Sir Arthur
Ronald Fraser wrote twenty seven novels and a few other
miscellaneous books. He was a career diplomat, serving in
Argentina , France and Egypt and was knighted in 1949 in
recognition of a distinguished career.
Many of his
novels are tinged with mystical fantasy, illumined by Fraser’s
deeply-held conviction that there is an order of reality superior
to our familiar daily existence. His inspiration is drawn to some
extent from Chinese spirituality, most notable in his early novel
Landscape With
Figures,
about a Taoist Shangri-La of immortal sages: but more usually this
is interpreted through very English characters and settings.
In
The Flying
Draper (1924)
and The Fiery
Gate (1943),
he projects his visionary ideas through the character of the man
in the street: a draper and a grocer respectively receive
extraordinary powers which lead to some comparisons with the
scientific romances of H.G. Wells. But these works are not typical
of Fraser. His most distinctive and memorable book is surely
Flower
Phantoms
(1926) in which a fey art-deco girl who works in Kew Gardens finds
that her spiritual yearnings lead to a passionate mystic communion
with an orchid. The exquisite prose, all redolent of the hothouses
and their exotic occupants, is a remarkable experience in itself,
but the hints of higher realms of consciousness also have a
rarefied interest. A slightly more earthbound return to a similar
theme - a young woman’s spiritual awakening - is found in the
novel which achieved the most acclaim in his lifetime,
Rose
Anstey
(1930), in which the eponymous gamine’s pantheistic explorations
are set against the backdrop of an unconventional household .

[Source records]
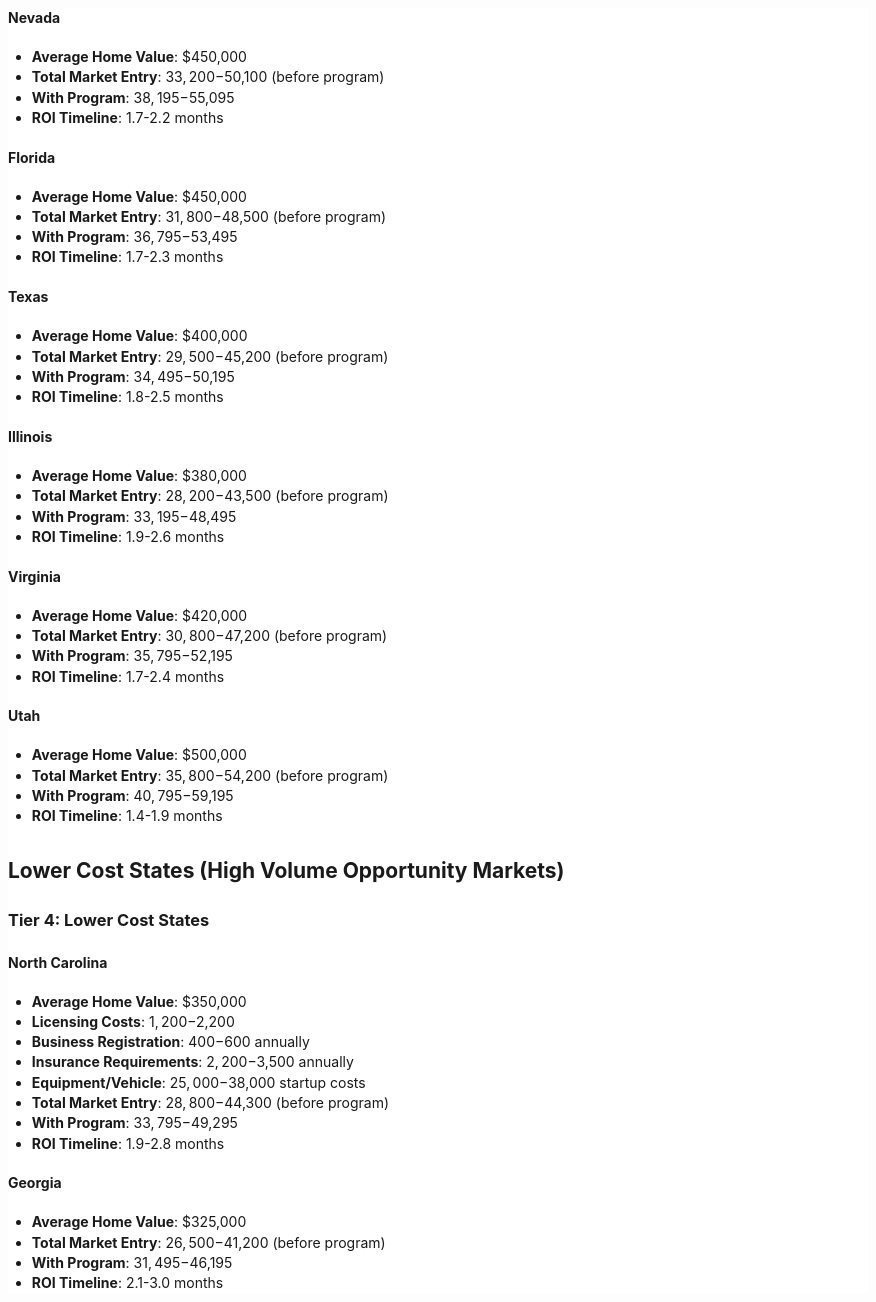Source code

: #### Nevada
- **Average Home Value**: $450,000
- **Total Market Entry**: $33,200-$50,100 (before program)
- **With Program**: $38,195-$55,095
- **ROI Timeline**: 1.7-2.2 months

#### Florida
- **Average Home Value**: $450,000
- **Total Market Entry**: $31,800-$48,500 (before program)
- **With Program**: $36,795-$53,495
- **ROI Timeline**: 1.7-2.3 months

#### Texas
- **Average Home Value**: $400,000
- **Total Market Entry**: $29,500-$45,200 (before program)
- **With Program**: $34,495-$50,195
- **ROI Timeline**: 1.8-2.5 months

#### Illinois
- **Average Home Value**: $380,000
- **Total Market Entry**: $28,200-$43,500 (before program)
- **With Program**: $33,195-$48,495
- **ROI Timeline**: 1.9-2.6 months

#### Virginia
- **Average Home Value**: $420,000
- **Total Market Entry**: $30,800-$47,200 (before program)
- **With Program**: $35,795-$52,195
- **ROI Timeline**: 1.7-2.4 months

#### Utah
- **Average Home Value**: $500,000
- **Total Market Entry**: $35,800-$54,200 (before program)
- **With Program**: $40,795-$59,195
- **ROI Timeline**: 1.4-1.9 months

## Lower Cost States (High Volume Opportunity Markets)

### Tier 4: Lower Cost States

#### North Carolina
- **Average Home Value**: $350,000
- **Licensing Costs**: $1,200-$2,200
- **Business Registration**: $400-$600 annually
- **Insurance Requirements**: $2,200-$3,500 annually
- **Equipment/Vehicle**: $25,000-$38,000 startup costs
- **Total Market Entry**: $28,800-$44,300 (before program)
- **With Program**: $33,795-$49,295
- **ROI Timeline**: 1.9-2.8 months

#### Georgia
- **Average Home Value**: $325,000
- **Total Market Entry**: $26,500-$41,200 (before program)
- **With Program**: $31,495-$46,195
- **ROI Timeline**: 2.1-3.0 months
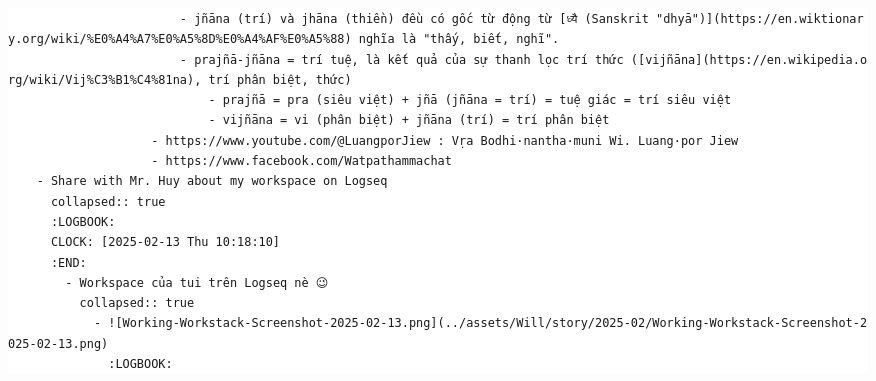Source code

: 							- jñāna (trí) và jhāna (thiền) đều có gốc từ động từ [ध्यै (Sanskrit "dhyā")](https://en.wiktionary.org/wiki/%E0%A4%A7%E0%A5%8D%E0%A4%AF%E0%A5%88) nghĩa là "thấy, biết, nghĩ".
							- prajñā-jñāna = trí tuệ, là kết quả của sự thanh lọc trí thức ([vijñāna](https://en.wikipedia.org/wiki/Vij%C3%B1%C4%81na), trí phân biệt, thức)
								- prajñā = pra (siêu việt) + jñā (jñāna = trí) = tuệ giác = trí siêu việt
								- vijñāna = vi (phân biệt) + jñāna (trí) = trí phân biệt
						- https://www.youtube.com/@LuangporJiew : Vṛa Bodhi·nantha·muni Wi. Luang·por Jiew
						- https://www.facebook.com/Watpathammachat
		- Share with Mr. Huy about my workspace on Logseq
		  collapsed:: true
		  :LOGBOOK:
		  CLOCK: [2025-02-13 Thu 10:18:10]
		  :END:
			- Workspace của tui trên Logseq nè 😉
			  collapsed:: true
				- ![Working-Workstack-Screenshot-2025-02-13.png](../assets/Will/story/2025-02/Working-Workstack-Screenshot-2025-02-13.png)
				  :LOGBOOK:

JOB
From the piece on Arthur Ronald Fraser above, pull out the passage starting with "Many of his" and going on through "characters and settings.", word for word.

SOLUTION FOR THIS EXERCISE
Many of his
novels are tinged with mystical fantasy, illumined by Fraser’s
deeply-held conviction that there is an order of reality superior
to our familiar daily existence. His inspiration is drawn to some
extent from Chinese spirituality, most notable in his early novel
Landscape With
Figures,
about a Taoist Shangri-La of immortal sages: but more usually this
is interpreted through very English characters and settings.